Do a second inorder walk of the BST. When encountering a node, if it has count greater than one, output n - 1 copies of that node, where n is the number of times it appears.
The runtime of this algorithm is O(n log n), but it would be pretty tricky to code up a BST from scratch. It also requires external space, which I'm not sure you're allowed to do.
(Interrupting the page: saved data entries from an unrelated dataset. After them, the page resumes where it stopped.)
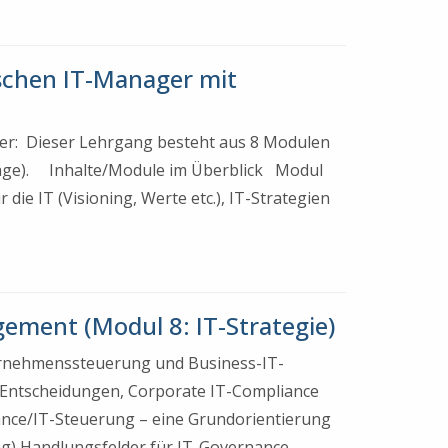
schen IT-Manager mit
ger: Dieser Lehrgang besteht aus 8 Modulen
frage). Inhalte/Module im Überblick Modul
ie IT (Visioning, Werte etc.), IT-Strategien
gement (Modul 8: IT-Strategie)
ternehmenssteuerung und Business-IT-
e Entscheidungen, Corporate IT-Compliance
ance/IT-Steuerung – eine Grundorientierung
ng) Handlungsfelder für IT-Governance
However, if you are allowed external space and the arrays you are sorting are small and contain small integers, you could modify the above approach by using a modified counting sort. Just replace the BST with an array large enough for each integer in the original array to be a key. This reduces the runtime to O(n + k), with memory usage O(k), where k is the largest element in the array.
Hope this helps!
a modified merge sort could do the trick: on the last merge pass keep track of the last number you pushed on the front of result array and if the lowest of the next numbers is equal add to the end instead of front
Welcome to the world of Data Structures and Algorithms. You're absolutely right in that you could sort that faster. You could also do it a dozen different ways. PHD's are spent on this stuff :)
Here's a link where you can see an optimized bubble sort
You might also want to check out Big O Notation
Have fun and good luck!
Use quicksort to sort the array. When implementing the sort you can modify it slightly by adding all duplicates to a seperate duplicate array. When done simply append the duplicate array to the end of the sorted array.